The band started out with Karen and Micky (from the cruelly underrated One By One) teaming up with Andy (later on in Sawn Off and Shank), Chris and Jonathan (later in Sawn Off and Minute Manifesto). This lineup recorded the Incubation Lp in 1996 , released on Flat Earth Records (obviously), an album I have had for a very long time, that I like but is impossible to store properly because my version has a 13 inch record mailer envelope as a cover. It looks good but to this day, it is the only record that has never fit in any of my record shelves or boxes. Again, pretty endearing. This first effort was a pretty devastating one, just fast, punishing hardcore thrash with dual vocals and diverse tempo changes that sounded like a date between Health Hazard, Disaffect and American powerviolence during a conference about anarchism. Ebola were always very vocal politically, not to mention literally, and they were always careful to provide interesting things to read and booklets with their records (no longer a common practice nowadays but then I am under the impression that we are all so jaded that we no longer even care to read the lyrics).
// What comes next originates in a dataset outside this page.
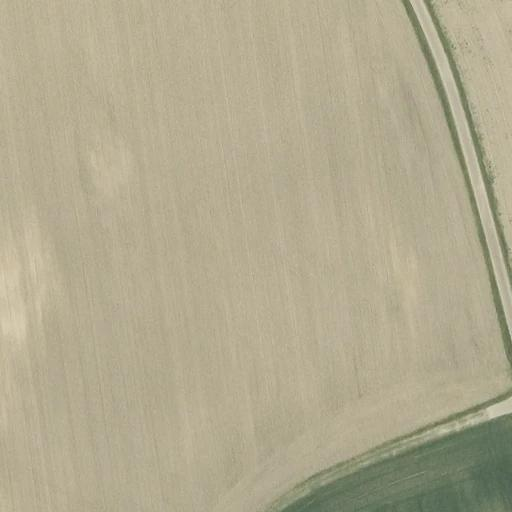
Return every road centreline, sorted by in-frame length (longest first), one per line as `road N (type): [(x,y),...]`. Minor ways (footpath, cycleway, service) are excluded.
road 1 (unclassified): [(511,288),(454,92),(414,0)]
road 2 (track): [(511,402),(354,460),(294,491),(273,511)]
The following Ep released the next year, Imprecation, with Nick (from Enslaved Records and later Boxed In replacing Jonathan) was even more savage, demented and unpredictable blasting hardcore, more focused and articulate too I suppose but less traditionally punk. An extreme record that would be exhausting as an album and can only work on an Ep. The 90's were not done with Ebola yet and the band recorded five more songs in September, 1998, for the present split with Servitude. The first striking thing is how raw the production is. While Incubation and Imprecation enjoyed a rather good sound highlighting the relentless aggression and the manic and destructive changes, their side of the split almost sounds like a live in the studio recording. If the songwriting is similar to the previous Ep, this shift in terms of sound confers a more primitive, primal vibe to the music, a low-fi nature that borders on DIY grindcore or squat-based hardcore powerviolence. Very intense and even less for the faint-hearted than before as the vocalists remind me of angry hyenas fighting for the last vegan sausage (let's just pretend that hyenas are into vegan sausages). Imprecation would be the better Ebola record as it sounds more accomplished, however this side of the split Ep probably displays more charm and even character as it demonstrated that Ebola could still deliver in terms of blasting intensity and aggression with a direct, raw, bass-driven sound, not unlike Dystopia at times. These five songs would be reissued with a new mastering on a one-sided Ep in 2000 on Enslaved.




As mentioned, Ebola were a political bunch. Each song is introduced with an audio sample which was customary in the fastcore/powerviolence trend in the 90's (even up to the mid 00's) and there is a proper booklet accompanying the Ep. The explanations to the songs are quite illuminating and describe what the motif, the feeling and the context were during the writing. I know some people hate the practice and consider that the songs should stand on their own without a notice but retrospectively the explanatory notes help understand the mood of the time and the songs against macho violence "Malevolence" definitely stands for a specific time period in DIY hardcore punk. The whole thing looks brilliant and emphasizes the honesty of the band and the motivations that point to the 90's anarchopunk tradition (veganism, anti-homophobia...) rather than what modern powerviolence (or however you want to call it) is all about today. 




On the whole, I think that this split Ep is a good record, much rawer and more punishing than I remembered, clearly a testament to what DIY political hardcore was about at that time, musically, lyrically and visually. This was released on Clean Plate Records, the label run by Will Killingsworth who played in Orchid at that point in time.